Dans l’un de ces gros titres qui font réfléchir, le Spectator a récemment publié un article intitulé : «Une fois que nous, les partisans du Brexit, aurons obtenu notre passeport irlandais, nous pourrons aller n’importe où.»
L'article, écrit par la chroniqueuse Melissa Kite, serpente à travers des anecdotes sur un rat mort dans sa maison irlandaise avant d'arriver finalement à son point central : son projet de vendre en Irlande et de s'installer dans le sud de la France, avec une piscine et des hectares de pâturage pour leurs chevaux.
Il existe cependant un obstacle.
« Nous ne pouvons pas vraiment vendre et mettre en œuvre la deuxième étape de notre plan ignoble tant que nous n'avons pas obtenu nos passeports irlandais », écrit Kite, expliquant qu'elle espère pouvoir obtenir la citoyenneté irlandaise dans les prochaines années.
Elle continue :
« Une fois que nous, quelques Brexiteers, aurons obtenu ces passeports irlandais, nous pourrons alors aller vivre n'importe où en Europe. »
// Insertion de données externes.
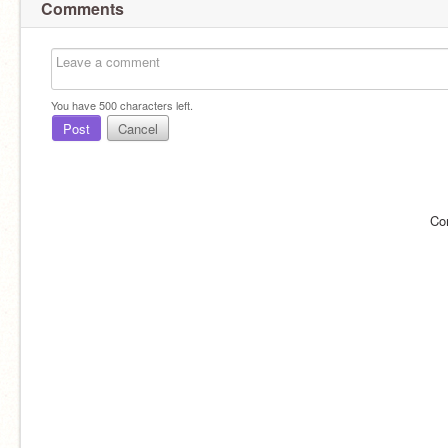
Comments
You have
500
characters left.
Post
Cancel
Co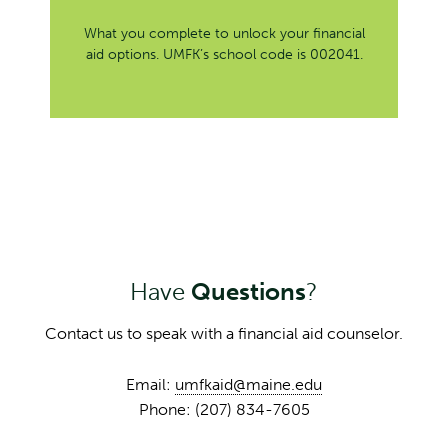
What you complete to unlock your financial
aid options. UMFK’s school code is 002041.
Have
Questions
?
Contact us to speak with a financial aid counselor.
Email:
umfkaid@maine.edu
Phone: (207) 834-7605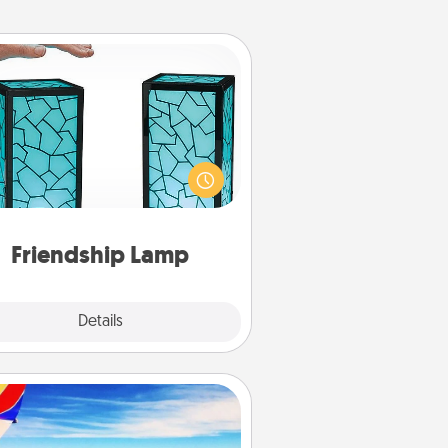
Friendship Lamp
our loved ones don't have to feel
so far away when you give this
que lamp set. Let them know you
are thinking about them with just
one touch.
Friendship Lamp
Explore
Details
Close
Air Travel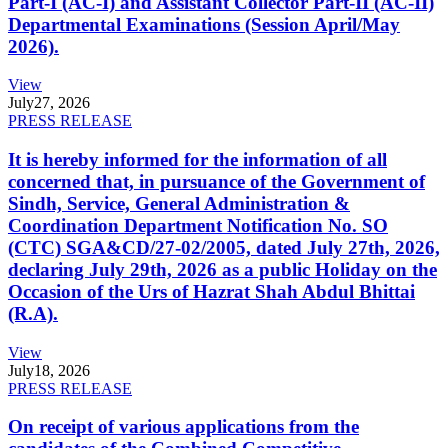
Part-I (AC-I) and Assistant Collector Part-II (AC-II)
Departmental Examinations (Session April/May
2026).
View
July
27, 2026
PRESS RELEASE
It is hereby informed for the information of all
concerned that, in pursuance of the Government of
Sindh, Service, General Administration &
Coordination Department Notification No. SO
(CTC) SGA&CD/27-02/2005, dated July 27th, 2026,
declaring July 29th, 2026 as a public Holiday on the
Occasion of the Urs of Hazrat Shah Abdul Bhittai
(R.A).
View
July
18, 2026
PRESS RELEASE
On receipt of various applications from the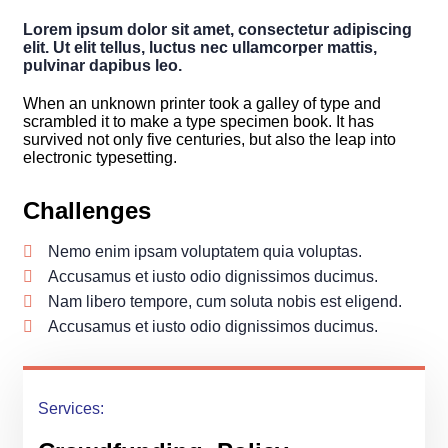
Lorem ipsum dolor sit amet, consectetur adipiscing
elit. Ut elit tellus, luctus nec ullamcorper mattis,
pulvinar dapibus leo.
When an unknown printer took a galley of type and
scrambled it to make a type specimen book. It has
survived not only five centuries, but also the leap into
electronic typesetting.
Challenges
Nemo enim ipsam voluptatem quia voluptas.
Accusamus et iusto odio dignissimos ducimus.
Nam libero tempore, cum soluta nobis est eligend.
Accusamus et iusto odio dignissimos ducimus.
Services: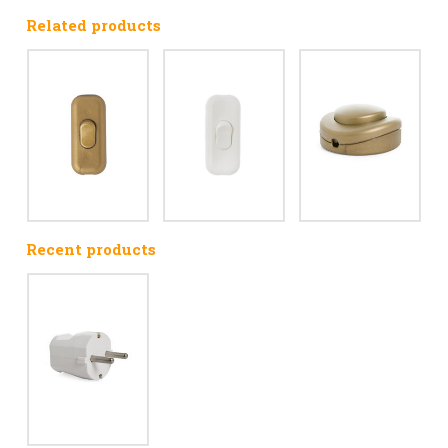
Related products
Recent products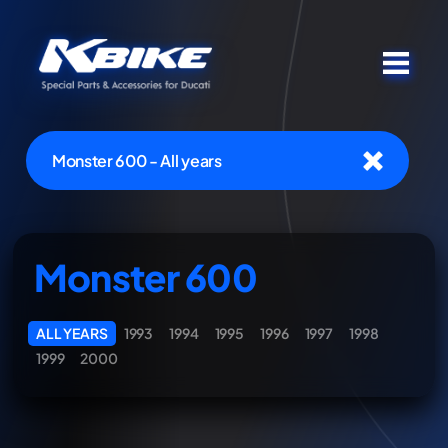
Monster 600 - All years
Monster 600
ALL YEARS
1993
1994
1995
1996
1997
1998
1999
2000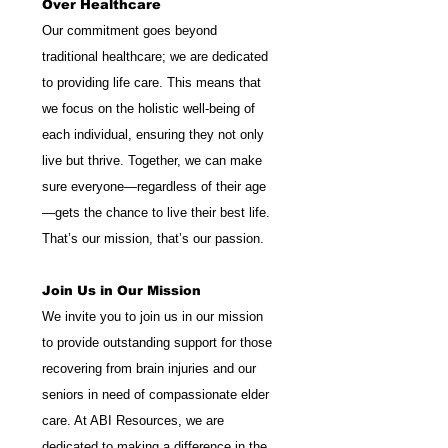
Over Healthcare
Our commitment goes beyond 
traditional healthcare; we are dedicated 
to providing life care. This means that 
we focus on the holistic well-being of 
each individual, ensuring they not only 
live but thrive. Together, we can make 
sure everyone—regardless of their age
—gets the chance to live their best life. 
That’s our mission, that’s our passion.
Join Us in Our Mission
We invite you to join us in our mission 
to provide outstanding support for those 
recovering from brain injuries and our 
seniors in need of compassionate elder 
care. At ABI Resources, we are 
dedicated to making a difference in the 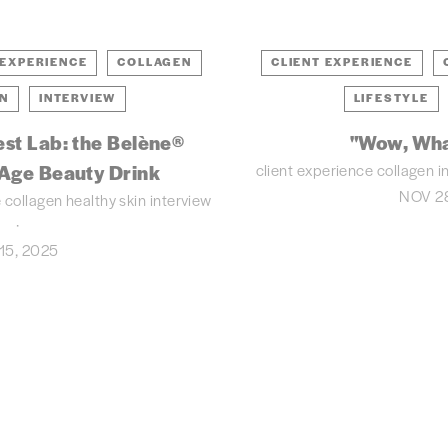
 EXPERIENCE
COLLAGEN
CLIENT EXPERIENCE
IN
INTERVIEW
LIFESTYLE
est Lab: the Belène®
"Wow, Wha
client experience
collagen
i
-Age Beauty Drink
NOV 28
e
collagen
healthy skin
interview
15, 2025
Kite reconnaît ouvertement la contradiction, notant que certains lecteurs considéreront cette décision comme hypocrite. Un correspondant particulièrement peu impressionné lui aurait envoyé une carte portant un trèfle et le message : « Dégagez alors !
Pourtant, la critique n’est pas difficile à comprendre.
Après avoir refusé de revenir sur les raisons pour lesquelles elle a soutenu le Brexit, affirmant qu’elles seraient trop « ennuyeuses et peu drôles » à expliquer, Kite célèbre néanmoins la perspective de retrouver la liberté de mouvement que le Brexit a supprimée pour des millions de citoyens britanniques.
Dans l’attente d’obtenir un passeport irlandais grâce à des arrangements anglo-irlandais de longue date, elle écrit avec enthousiasme sur la possibilité de « parcourir tout le continent », de s’installer dans « les meilleurs coins de l’Europe » et de profiter de la vie dans des endroits comme la Dordogne.
L’article atteint son comble d’ironie lorsque Kite compare son projet de récupérer les droits de mobilité de l’UE avec les personnes cherchant des itinéraires alternatifs vers la Grande-Bretagne, en écrivant :
« Nous ne faisons que ce que le monde entier fait à l'égard de notre pays de naissance, c'est-à-dire y accéder de manière sournoise. »
Qu'elle soit conçue comme une satire, une prise de conscience de soi ou ni l'un ni l'autre, la chronique a rapidement déclenché une vague de ridicule en ligne.
Comme l’a observé un intervenant :
«Nous sommes en 2026. Le référendum sur le Brexit a eu lieu il y a près de dix ans et les partisans du Brexit acceptent enfin les avantages d’avoir un passeport européen.»
Un autre a demandé :
« Alors elle a tout gâché pour les autres et opte maintenant pour un passeport européen ? »
D'autres étaient encore moins charitables.
« Exactement le genre de personne que l’on s’attend à trouver en train d’écrire dans le Spectator. »
« Je vais bien, Jack, remonte l'échelle. »
La réaction reflète une tendance plus large. Depuis le Brexit, des centaines de milliers de résidents britanniques ont demandé un passeport irlandais afin de conserver l’accès aux droits de citoyenneté européenne.
Rien qu'en 2024, près d'un quart de million de personnes vivant au Royaume-Uni ont demandé un passeport irlandais, le chiffre le plus élevé depuis que le Royaume-Uni a officiellement quitté l'Union européenne. Plus de la moitié de ces demandes provenaient d’Irlande du Nord. Avant le référendum sur le Brexit, la demande était nettement plus faible. En 2015, seules 873 demandes ont été enregistrées en Grande-Bretagne.
Pour les critiques, l’article de Kite résume parfaitement ce qu’ils considèrent comme la contradiction fondamentale du Brexit : soutenir la suppression de la liberté de mouvement pour tous les autres, tout en poursuivant avec enthousiasme des itinéraires personnels pour rentrer dans l’UE lorsque les conséquences deviennent gênantes.